In March 2002, Dory took part as a volunteer in a simulation activity for a human mission to Mars at the Mars Desert Research Station (MDRS) in Utah.

In July 2002, Dory became an aquanaut through his participation in the joint NASA-NOAA, NEEMO 3 (NASA Extreme Environment Mission Operations) project, an exploration research mission held in Aquarius, the world's only undersea research laboratory. The NEEMO 3 mission objective was to build crew and mission control communication techniques, and provide leadership and interpersonal skills training for everyone involved. Among other activities, Dory took part in the underwater construction of a prefabricated structure as an analog to EVA assembly operations on the International Space Station. Dory wrote during the mission, "I recall the surreal feeling of looking at our new home, blue sky above filled with a school of 1 1/2 meter barracuda for clouds, and a big yellow life support buoy for a sun.

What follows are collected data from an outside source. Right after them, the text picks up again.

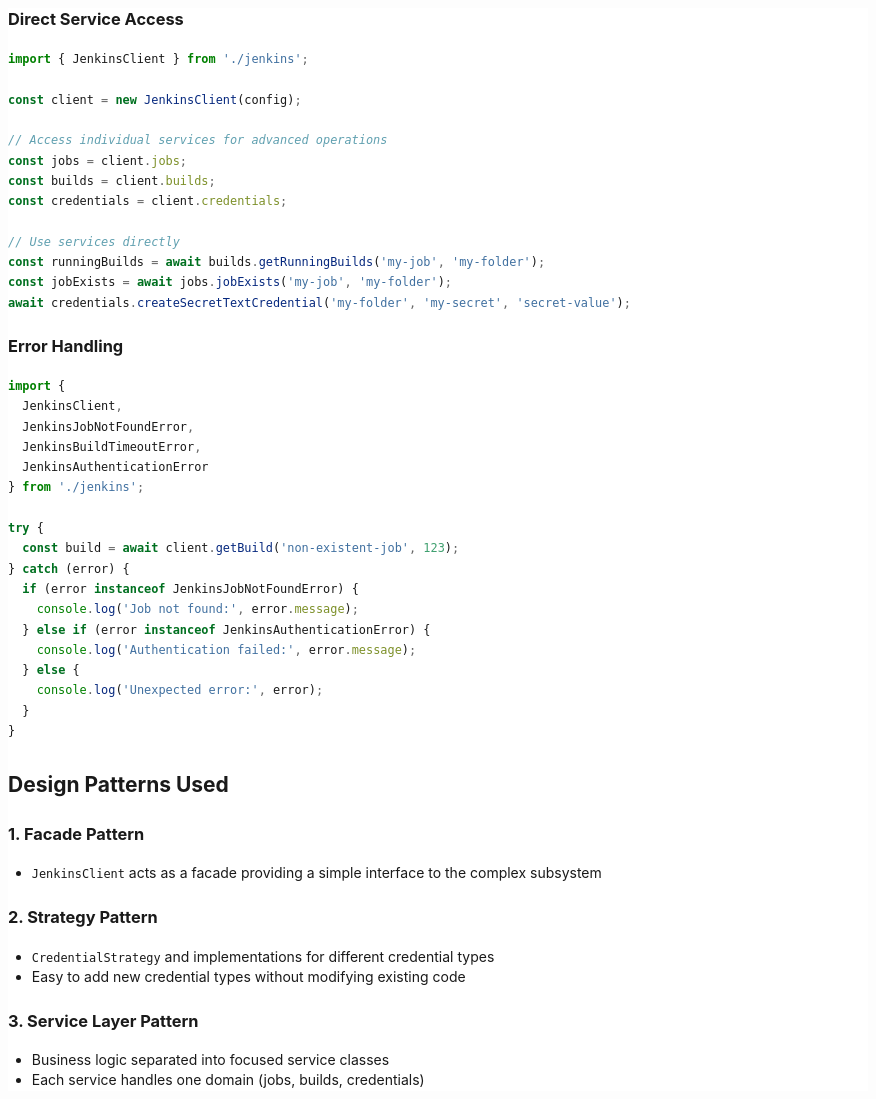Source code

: ### Direct Service Access

```typescript
import { JenkinsClient } from './jenkins';

const client = new JenkinsClient(config);

// Access individual services for advanced operations
const jobs = client.jobs;
const builds = client.builds;
const credentials = client.credentials;

// Use services directly
const runningBuilds = await builds.getRunningBuilds('my-job', 'my-folder');
const jobExists = await jobs.jobExists('my-job', 'my-folder');
await credentials.createSecretTextCredential('my-folder', 'my-secret', 'secret-value');
```

### Error Handling

```typescript
import { 
  JenkinsClient, 
  JenkinsJobNotFoundError, 
  JenkinsBuildTimeoutError,
  JenkinsAuthenticationError 
} from './jenkins';

try {
  const build = await client.getBuild('non-existent-job', 123);
} catch (error) {
  if (error instanceof JenkinsJobNotFoundError) {
    console.log('Job not found:', error.message);
  } else if (error instanceof JenkinsAuthenticationError) {
    console.log('Authentication failed:', error.message);
  } else {
    console.log('Unexpected error:', error);
  }
}
```

## Design Patterns Used

### 1. Facade Pattern
- `JenkinsClient` acts as a facade providing a simple interface to the complex subsystem

### 2. Strategy Pattern
- `CredentialStrategy` and implementations for different credential types
- Easy to add new credential types without modifying existing code

### 3. Service Layer Pattern
- Business logic separated into focused service classes
- Each service handles one domain (jobs, builds, credentials)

What a truly unique place this is to live and work." The NEEMO 3 aquanauts also took part in a phone call with the crew of the International Space Station as it passed over the North Atlantic. Dory was subsequently a member of the support staff for the NEEMO 5 mission in June 2003.

== Personal life ==
Dory lives in Seabrook, Texas. He enjoys reading science and technology books, teaching himself to play guitar, drawing the human form, weightlifting, SCUBA diving, snowboarding and rock climbing. Dory aspires to contribute to the success of long duration human missions to Mars and beyond. He is 6 feet 7 inches tall, and thus too tall to become an astronaut.